Я потянулась к нему, поцеловала, и он, впервые за утро, обнял меня. Выдохнув от облегчения, прижалась щекой к его обнажённой груди. Хотелось одного: слышать это неровно бьющееся сердце рядом с собой, знать, что оно бьётся в ответ на моё, такое же беспокойное. А всё остальное… пусть его просто не будет…

— А как Клим? — спросила я больше из желания нарушить молчание, чем из любопытства.

— Ну, тебе с ним точно тягаться не стоит.

— Я и не пыталась. Как-то само… — замолчала, чтобы через несколько секунд спохватиться: — А почему ты не на работе? Сегодня ведь понедельник…

— Взял отгул…

— Круто быть начальником.

Мы словно ходили кругами, по спирали закручиваясь к точке невозврата. Знали, о чём именно нужно, даже необходимо, поговорить, но всё не могли решиться. Я верила в то, что всё, что вчера было сказано Галиной Германовной в части чувств и желаний Демида, полная чушь, не могла и на микрон допустить, что это не так. Иначе сразу терялась вера в светлое и чистое, что между нами было.

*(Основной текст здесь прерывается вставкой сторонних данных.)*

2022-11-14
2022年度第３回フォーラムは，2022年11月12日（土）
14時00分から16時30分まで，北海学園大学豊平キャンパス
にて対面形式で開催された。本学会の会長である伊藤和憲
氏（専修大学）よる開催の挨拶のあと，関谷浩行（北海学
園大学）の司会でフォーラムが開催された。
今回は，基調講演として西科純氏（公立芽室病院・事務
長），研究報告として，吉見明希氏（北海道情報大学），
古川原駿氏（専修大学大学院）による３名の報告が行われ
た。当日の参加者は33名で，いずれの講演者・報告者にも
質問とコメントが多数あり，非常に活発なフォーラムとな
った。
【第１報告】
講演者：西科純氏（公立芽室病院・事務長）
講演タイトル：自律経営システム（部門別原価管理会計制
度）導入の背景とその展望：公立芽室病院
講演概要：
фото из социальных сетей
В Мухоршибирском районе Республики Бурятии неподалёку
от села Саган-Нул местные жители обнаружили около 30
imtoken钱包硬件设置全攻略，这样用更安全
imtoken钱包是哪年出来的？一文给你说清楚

Преувеличенная важность бытовых дел помогла задвинуть разговор «на потом», давая нам возможность собраться с силами и мыслями. Мы пошли покупать кастрюли-поварёшки, продукты, по возвращению я затеяла готовить суп, потому что он реально был необходим моему желудку. Говорили о каких-то мелочах, смеялись шуткам, пообедали, а потом устроились в кровати для послеобеденного отдыха.

Демид не выдержал первым:

— Аль, я до сих пор не могу мысли в кучу собрать… — Серьёзность его тона заставила меня усесться в кровати выше. — Клим говорил мне, предупреждал… Чёрт, я не думал, что она сможет вот так, всерьёз…

— Дём, для меня главное — что ты не думаешь так же, как Галина Германовна…

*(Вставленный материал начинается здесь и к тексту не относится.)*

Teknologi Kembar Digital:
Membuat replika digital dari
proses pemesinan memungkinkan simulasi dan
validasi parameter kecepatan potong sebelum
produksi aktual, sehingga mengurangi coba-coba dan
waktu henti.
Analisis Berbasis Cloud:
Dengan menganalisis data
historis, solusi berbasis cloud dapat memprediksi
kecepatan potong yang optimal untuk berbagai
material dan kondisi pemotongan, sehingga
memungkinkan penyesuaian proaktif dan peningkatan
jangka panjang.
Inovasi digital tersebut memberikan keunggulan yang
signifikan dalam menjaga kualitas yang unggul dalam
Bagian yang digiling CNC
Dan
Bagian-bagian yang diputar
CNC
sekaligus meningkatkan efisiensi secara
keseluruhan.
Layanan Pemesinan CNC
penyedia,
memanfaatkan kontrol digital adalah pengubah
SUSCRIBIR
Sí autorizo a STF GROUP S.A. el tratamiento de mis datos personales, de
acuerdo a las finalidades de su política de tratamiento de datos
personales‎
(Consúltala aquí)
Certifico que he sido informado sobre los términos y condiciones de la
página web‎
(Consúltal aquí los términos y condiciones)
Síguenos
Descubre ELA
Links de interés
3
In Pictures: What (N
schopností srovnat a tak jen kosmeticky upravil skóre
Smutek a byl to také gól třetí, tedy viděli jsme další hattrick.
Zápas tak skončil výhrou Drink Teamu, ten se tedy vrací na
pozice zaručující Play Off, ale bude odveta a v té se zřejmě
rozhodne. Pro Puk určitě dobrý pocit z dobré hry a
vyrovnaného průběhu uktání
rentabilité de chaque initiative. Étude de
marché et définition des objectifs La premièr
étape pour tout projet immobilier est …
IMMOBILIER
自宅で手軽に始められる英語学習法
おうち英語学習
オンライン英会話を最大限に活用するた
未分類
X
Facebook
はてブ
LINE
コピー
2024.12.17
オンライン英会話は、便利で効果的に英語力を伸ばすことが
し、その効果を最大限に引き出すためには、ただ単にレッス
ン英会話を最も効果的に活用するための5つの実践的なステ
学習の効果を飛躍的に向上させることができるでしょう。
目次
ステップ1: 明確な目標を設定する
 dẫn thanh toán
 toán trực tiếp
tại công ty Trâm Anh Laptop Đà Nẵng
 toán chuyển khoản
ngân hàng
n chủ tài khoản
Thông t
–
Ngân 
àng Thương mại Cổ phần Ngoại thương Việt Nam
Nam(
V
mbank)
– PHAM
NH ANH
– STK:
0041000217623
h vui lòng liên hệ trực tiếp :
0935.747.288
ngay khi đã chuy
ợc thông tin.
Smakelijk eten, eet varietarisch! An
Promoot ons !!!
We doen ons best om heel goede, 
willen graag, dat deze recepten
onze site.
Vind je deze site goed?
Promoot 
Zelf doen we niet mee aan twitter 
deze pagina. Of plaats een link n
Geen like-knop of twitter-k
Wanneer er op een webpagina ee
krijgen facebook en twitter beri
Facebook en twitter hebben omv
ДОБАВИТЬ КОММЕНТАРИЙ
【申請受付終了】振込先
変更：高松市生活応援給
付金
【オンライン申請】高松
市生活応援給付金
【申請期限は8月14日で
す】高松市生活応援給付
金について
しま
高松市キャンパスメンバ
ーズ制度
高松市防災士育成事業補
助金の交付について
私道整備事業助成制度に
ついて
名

— Аленький, нет! Не знаю, что она тебе наговорила, но мне жаль, что тебе пришлось это выслушать. — Он придвинулся ко мне, посмотрел прямо в глаза. — Я сто раз тебе говорил, и могу повторить это снова — я хочу быть только с тобой или ни с кем.

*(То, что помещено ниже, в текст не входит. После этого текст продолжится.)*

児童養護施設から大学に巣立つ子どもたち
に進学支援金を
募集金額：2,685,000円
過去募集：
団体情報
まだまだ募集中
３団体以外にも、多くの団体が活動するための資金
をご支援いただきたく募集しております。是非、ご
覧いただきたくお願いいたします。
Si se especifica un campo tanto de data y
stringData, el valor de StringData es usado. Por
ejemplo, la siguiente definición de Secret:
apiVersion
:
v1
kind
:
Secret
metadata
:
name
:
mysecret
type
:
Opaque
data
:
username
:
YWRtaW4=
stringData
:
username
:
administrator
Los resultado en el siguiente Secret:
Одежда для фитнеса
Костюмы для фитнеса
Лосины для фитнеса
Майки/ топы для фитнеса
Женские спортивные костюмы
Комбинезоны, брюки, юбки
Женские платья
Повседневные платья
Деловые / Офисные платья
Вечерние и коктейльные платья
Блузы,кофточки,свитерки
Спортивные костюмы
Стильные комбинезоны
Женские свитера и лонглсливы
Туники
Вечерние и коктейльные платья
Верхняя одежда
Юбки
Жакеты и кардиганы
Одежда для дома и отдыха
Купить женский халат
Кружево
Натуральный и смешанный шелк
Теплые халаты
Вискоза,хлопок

— Что ты хочешь, чтобы я сделала?

— Мне нужно время, чтобы разобраться с этим… Поэтому подожди, ладно? — дождавшись моего кивка, добавил: — Поцелуй меня.

Я была рада, что он не просил прощения за свою мать, не искал причины её поведения. Демид говорил за себя, за свои действия, и это было для меня, и для него, правильным.

И я ждала, как и обещала, но это было чертовски тяжело. Каждый новый день доказывал старую прописную истину «Ожидание смерти — хуже самой смерти». Тяжело было не только из-за того, что я видела, как меняется Демид, как он всё меньше улыбается и всё чаще ищет оправданий для не встреч, словно наши отношения стали его тяготить. Он молчал, силился не отчаиваться и не сдаваться, но у него это плохо получалось.